═══ Data extract ═══

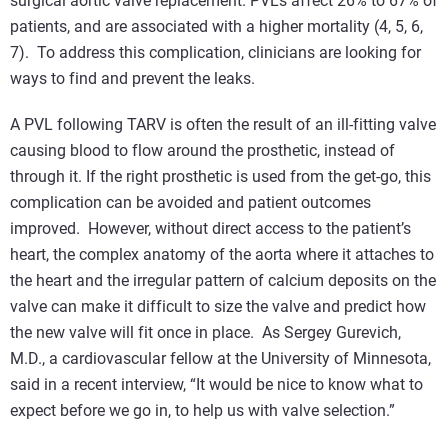
surgical aortic valve replacement. PVLs affect 26% to 67% of
patients, and are associated with a higher mortality (4, 5, 6,
7). To address this complication, clinicians are looking for
ways to find and prevent the leaks.
A PVL following TARV is often the result of an ill-fitting valve
causing blood to flow around the prosthetic, instead of
through it. If the right prosthetic is used from the get-go, this
complication can be avoided and patient outcomes
improved. However, without direct access to the patient’s
heart, the complex anatomy of the aorta where it attaches to
the heart and the irregular pattern of calcium deposits on the
valve can make it difficult to size the valve and predict how
the new valve will fit once in place. As Sergey Gurevich,
M.D., a cardiovascular fellow at the University of Minnesota,
said in a recent interview, “It would be nice to know what to
expect before we go in, to help us with valve selection.”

═══

Task statement ->
Please give back exactly the lines from the first line of the records above through the line containing "causing blood to", only those and both included, with the pictures removed.

Answer for the task ->
surgical aortic valve replacement. PVLs affect 26% to 67% of
patients, and are associated with a higher mortality (4, 5, 6,
7). To address this complication, clinicians are looking for
ways to find and prevent the leaks.
A PVL following TARV is often the result of an ill-fitting valve
causing blood to flow around the prosthetic, instead of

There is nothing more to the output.